-- Recorded data --
########
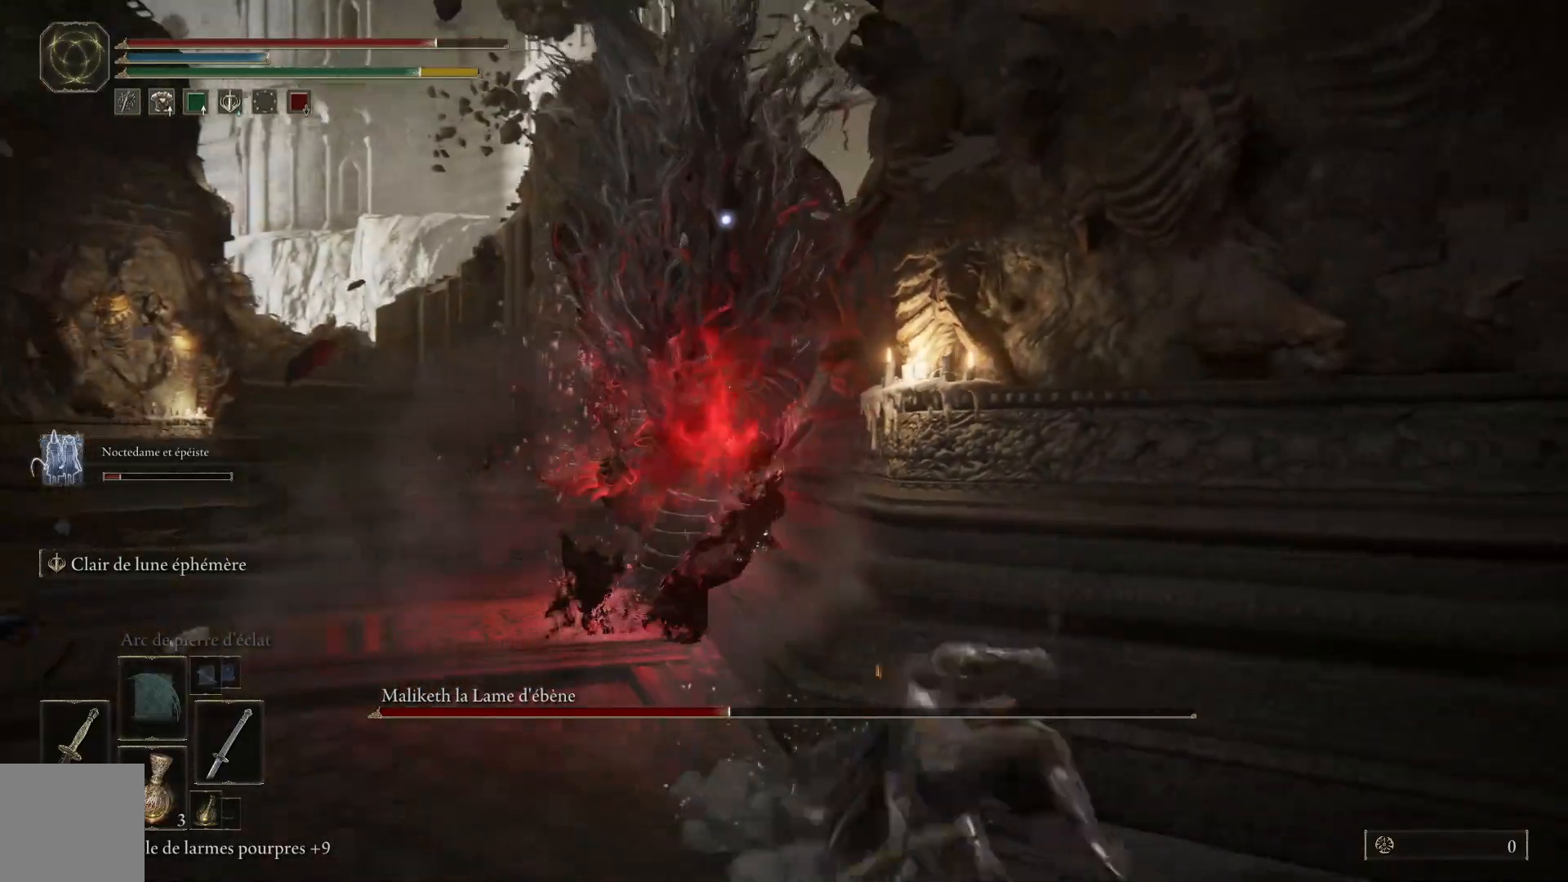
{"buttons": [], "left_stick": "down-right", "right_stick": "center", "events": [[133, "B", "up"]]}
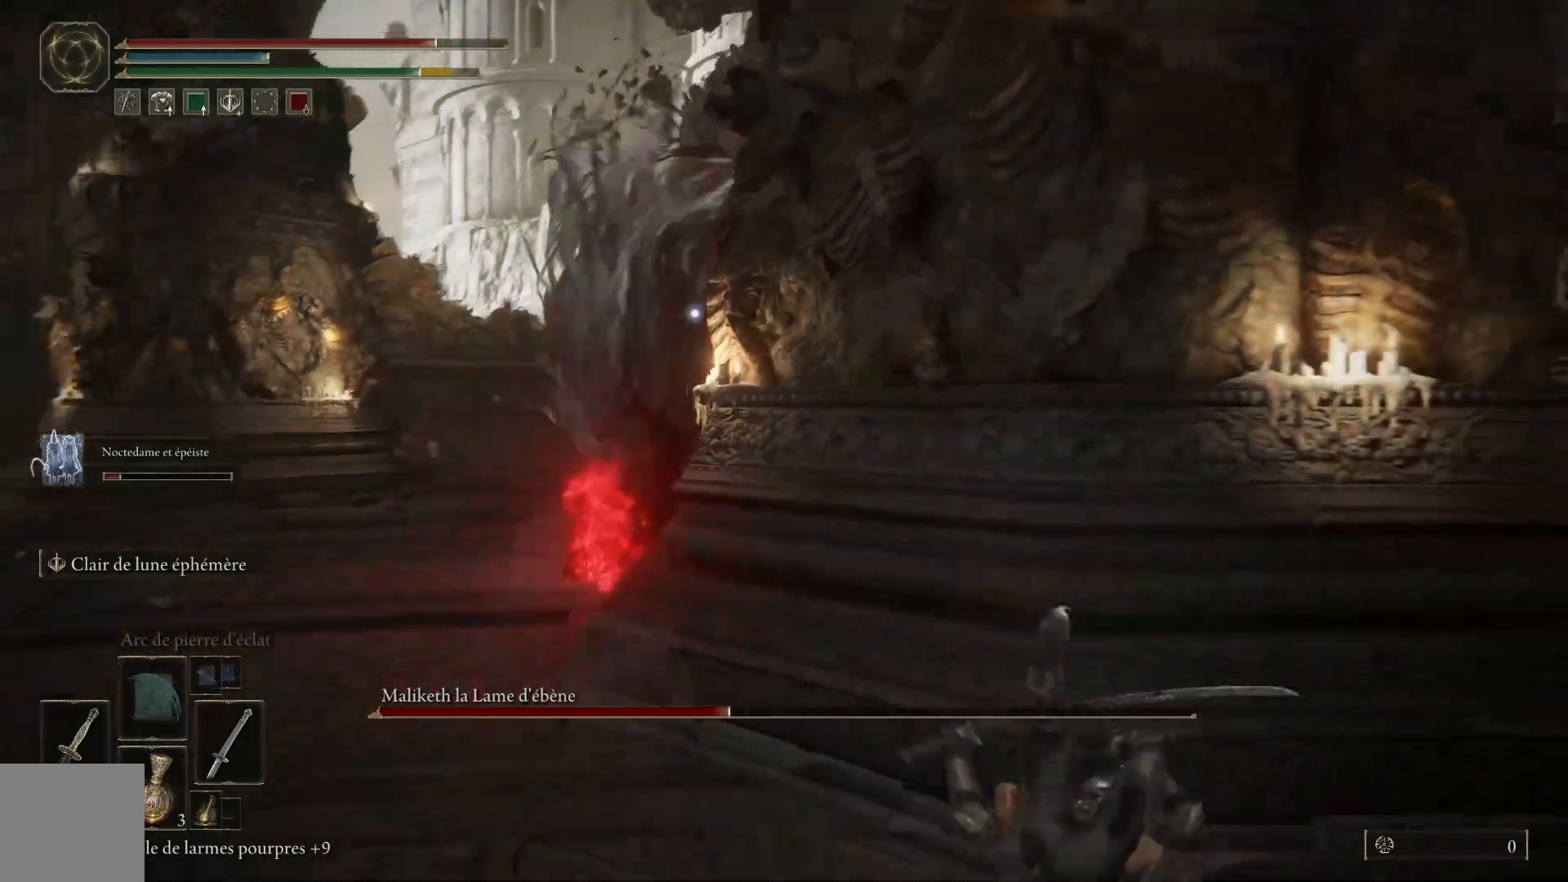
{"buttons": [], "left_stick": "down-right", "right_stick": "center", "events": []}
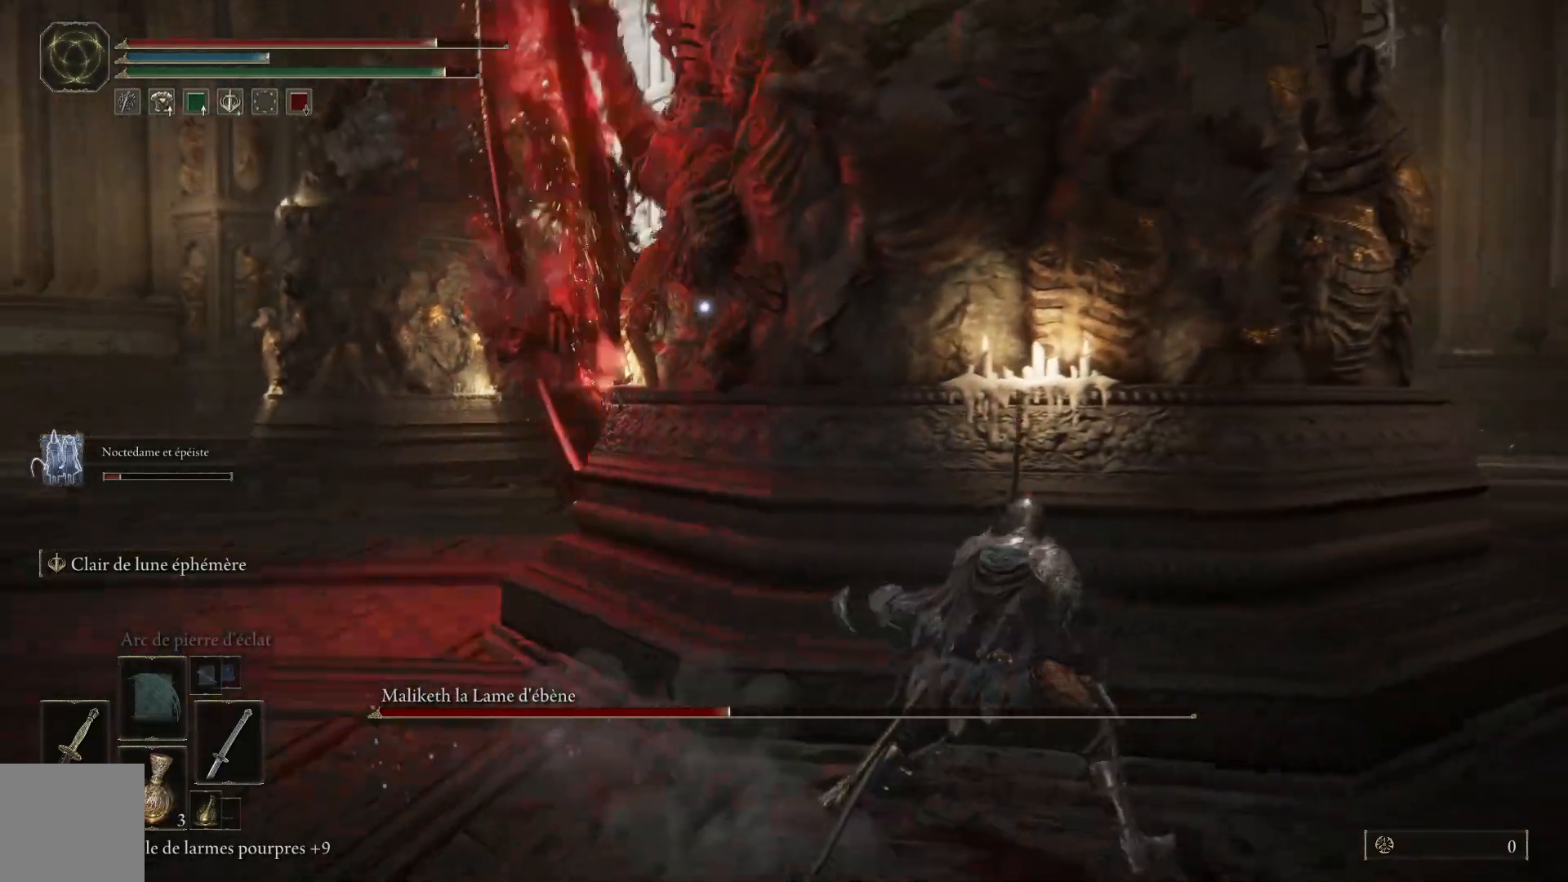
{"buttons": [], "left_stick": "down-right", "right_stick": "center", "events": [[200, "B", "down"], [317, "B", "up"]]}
########
-- Required work --
Could the material above be given again in full and exactly, with its pictures left out?

-- Worked solution --
{"buttons": [], "left_stick": "down-right", "right_stick": "center", "events": [[133, "B", "up"]]}
{"buttons": [], "left_stick": "down-right", "right_stick": "center", "events": []}
{"buttons": [], "left_stick": "down-right", "right_stick": "center", "events": [[200, "B", "down"], [317, "B", "up"]]}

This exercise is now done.